Messages, Meditations, and Musings on the Life of Faith by Rev. Dr. Scott E. Olson, Interim Pastor, Our Savior's Lutheran Church, Faribault MN

Sunday, December 19, 2021

Ordinary Love - Sermon for the Fourth Sunday of Advent Year C

Ordinary Love

Advent 4C

December 19, 2021

Good Shepherd, Wells, MN

Luke 1.39-55


As I was reading the last part of the Gospel, I could barely keep from singing Marty Haugen’s version of “The Magnificat” from the beloved Holden Evening Prayer worship. Don’t worry, I wouldn’t want to clear the sanctuary. The Gospel of Luke is a veritable treasure trove of song: Mary’s song here. The song that Elizabeth’s husband, the priest Zechariah, sings after John the Baptist’s birth. And there’s Simeon’s song at the Presentation of Jesus in the temple eight days after his birth. It makes you wonder why Luke’s Gospel hasn’t been made into a musical (though Jesus’ story has). (Point of fact, all three have been set to music in our worship liturgies throughout the ages. Those of you who remember the first red hymnal may remember Simeon’s song as the Nunc Dimittis, the Latin for the first few words of the song, “Lord now let your servant depart in peace…”)


The songs are sung in the midst of extraordinary events: angels visiting Zechariah and announcing his wife Elizabeth’s pregnancy well beyond her child-bearing years and Mary’s pregnancy through the Holy Spirit. Yet, it’s the ordinariness of Mary as God’s chosen vessel for Jesus that has had me thinking. There is absolutely nothing about Mary that indicates God’s choice. She’s a young woman from an ordinary town engaged to an ordinary man, Joseph, who has “good prospects” as a craftsman as they say, but unremarkable nonetheless. And aside from one or two remarkable but isolated incidents, her life as a mom raising Jesus is pretty typical. Feedings, changing diapers, kissing skinned knees, snuggling at night.

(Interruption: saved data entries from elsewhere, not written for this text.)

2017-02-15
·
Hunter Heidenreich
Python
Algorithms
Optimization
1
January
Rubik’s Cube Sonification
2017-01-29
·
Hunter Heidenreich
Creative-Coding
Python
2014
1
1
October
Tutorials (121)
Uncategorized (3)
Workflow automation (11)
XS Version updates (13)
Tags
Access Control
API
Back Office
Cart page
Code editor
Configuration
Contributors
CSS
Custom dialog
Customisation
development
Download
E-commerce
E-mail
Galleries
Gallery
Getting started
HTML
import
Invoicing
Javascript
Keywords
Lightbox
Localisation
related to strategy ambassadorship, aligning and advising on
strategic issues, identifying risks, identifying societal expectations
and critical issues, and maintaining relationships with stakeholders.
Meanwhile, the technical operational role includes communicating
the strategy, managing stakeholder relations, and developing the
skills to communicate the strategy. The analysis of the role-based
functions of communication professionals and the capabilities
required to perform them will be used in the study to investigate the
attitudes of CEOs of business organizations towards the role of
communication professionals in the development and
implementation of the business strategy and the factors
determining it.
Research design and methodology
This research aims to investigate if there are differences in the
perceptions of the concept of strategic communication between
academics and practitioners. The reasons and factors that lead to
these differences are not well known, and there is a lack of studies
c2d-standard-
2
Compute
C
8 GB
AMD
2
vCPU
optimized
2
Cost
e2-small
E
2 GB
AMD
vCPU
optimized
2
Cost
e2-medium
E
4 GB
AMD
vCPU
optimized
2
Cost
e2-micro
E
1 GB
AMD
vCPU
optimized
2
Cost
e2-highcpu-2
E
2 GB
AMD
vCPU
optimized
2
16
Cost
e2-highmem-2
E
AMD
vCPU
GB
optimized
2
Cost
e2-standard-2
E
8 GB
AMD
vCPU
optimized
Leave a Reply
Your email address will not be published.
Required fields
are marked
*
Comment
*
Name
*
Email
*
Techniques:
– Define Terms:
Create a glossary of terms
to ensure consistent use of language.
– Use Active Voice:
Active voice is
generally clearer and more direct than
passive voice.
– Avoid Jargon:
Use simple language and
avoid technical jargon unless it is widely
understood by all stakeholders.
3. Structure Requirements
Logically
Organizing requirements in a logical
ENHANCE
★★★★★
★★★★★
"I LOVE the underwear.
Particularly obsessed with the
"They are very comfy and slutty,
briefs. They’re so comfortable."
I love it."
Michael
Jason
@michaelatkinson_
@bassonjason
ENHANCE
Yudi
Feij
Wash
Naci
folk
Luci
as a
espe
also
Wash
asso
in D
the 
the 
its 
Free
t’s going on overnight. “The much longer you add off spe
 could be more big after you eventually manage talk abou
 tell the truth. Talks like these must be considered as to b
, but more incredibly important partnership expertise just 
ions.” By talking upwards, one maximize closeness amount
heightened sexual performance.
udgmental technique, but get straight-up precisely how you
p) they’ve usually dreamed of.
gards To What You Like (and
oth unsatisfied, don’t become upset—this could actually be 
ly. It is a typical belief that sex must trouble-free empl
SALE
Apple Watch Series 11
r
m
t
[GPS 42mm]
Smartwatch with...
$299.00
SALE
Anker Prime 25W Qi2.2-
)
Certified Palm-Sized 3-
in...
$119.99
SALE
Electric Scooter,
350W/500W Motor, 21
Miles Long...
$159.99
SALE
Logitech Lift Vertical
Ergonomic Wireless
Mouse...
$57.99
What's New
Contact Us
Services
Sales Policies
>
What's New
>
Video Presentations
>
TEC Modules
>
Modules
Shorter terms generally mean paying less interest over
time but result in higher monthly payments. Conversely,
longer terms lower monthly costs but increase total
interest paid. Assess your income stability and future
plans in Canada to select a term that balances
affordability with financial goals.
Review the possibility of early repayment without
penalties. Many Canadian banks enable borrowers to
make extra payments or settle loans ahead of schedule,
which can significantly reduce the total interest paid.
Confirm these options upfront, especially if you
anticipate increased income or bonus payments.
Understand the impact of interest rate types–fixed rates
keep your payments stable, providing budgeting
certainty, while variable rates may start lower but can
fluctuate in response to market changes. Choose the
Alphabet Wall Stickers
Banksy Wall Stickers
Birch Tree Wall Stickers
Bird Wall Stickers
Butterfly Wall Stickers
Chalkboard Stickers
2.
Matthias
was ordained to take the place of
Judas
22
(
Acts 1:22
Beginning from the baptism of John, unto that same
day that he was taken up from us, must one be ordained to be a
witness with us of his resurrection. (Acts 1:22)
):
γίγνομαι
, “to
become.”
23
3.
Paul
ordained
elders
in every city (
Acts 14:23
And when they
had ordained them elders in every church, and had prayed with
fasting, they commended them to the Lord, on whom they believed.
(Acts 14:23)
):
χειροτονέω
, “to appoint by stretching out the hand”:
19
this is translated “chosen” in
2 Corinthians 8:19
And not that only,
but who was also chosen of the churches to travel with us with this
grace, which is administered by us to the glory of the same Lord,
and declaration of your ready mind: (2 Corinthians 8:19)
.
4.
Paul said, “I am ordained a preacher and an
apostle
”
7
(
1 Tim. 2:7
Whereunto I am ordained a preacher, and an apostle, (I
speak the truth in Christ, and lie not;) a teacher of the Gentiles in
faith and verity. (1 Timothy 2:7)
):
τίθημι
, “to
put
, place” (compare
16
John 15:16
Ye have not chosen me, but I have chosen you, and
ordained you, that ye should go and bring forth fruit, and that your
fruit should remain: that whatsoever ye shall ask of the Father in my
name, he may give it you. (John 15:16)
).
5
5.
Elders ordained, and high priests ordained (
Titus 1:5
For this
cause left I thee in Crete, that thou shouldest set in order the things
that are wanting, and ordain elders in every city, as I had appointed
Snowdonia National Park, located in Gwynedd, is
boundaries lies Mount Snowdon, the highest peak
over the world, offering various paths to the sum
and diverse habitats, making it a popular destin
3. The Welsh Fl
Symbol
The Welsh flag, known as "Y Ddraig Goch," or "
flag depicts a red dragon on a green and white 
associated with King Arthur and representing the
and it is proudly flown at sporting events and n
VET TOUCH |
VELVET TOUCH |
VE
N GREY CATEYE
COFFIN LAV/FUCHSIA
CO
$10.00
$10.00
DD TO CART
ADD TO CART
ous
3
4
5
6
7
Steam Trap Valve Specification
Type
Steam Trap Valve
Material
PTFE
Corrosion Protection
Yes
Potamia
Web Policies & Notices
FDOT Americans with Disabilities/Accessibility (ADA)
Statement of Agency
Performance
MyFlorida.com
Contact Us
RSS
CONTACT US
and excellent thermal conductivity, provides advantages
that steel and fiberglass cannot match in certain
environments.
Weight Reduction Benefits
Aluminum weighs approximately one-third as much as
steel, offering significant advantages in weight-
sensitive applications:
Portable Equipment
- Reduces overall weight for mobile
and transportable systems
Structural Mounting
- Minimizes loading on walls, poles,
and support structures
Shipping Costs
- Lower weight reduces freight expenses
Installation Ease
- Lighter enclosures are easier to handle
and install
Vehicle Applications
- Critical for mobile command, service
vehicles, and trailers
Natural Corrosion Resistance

Yet Mary is blessed, named by Elizabeth and future generations of Christians, but not because of anything she does but because God chose this ordinary woman to do an extraordinary thing. It’s easy to get swept up in the sensational parts of this story, for they are marvelous. And we typically look for God to work in marvelous ways because those are the ones that catch our attention. But we forget that more often than not, God works in, with, and through the ordinary, everyday things in our world.


Last week Jaxton was baptized in the name of the triune God. In baptism,, we claim that God’s Word through the Holy Spirit joins with ordinary water to wash us clean and make us beloved children of God in a whole new way. Today, we will claim that ordinary bread and wine will become the body and blood of Jesus and by taking those things into our body we will take Jesus into our very selves. As we do we claim with Martin Luther that we receive forgiveness of sins and where there is forgiveness of sins there is life and salvation. Furthermore, we dare to claim that this humble gathering of ordinary people in an ordinary building of brick and stone becomes a place of God’s presence and blessing.


In all of these cases, and more, God’s extraordinary love is poured out in ordinary places and ways. We enjoy a good love story, especially one that is exciting, dramatic, and “against all odds.” (That’s why Hallmark has two cable TV channels instead of one.) Yet, I think the extraordinary love is the ordinary kind that happens day in and day out for years. The parent who does hundreds of acts of ordinary love each to help their children be good people and the spouse who cares for a failing loved one, wherever that might be, are but two examples. I’ll  bet you can think of more.


This week, as you prepare to celebrate God’s gift of love in Jesus, I invite you to look for examples of God’s ordinary love and then savor them for a moment. Not if you see them but when because they will be there. You may not burst out into song (or you might), but you will be blessed as much as Mary. Amen.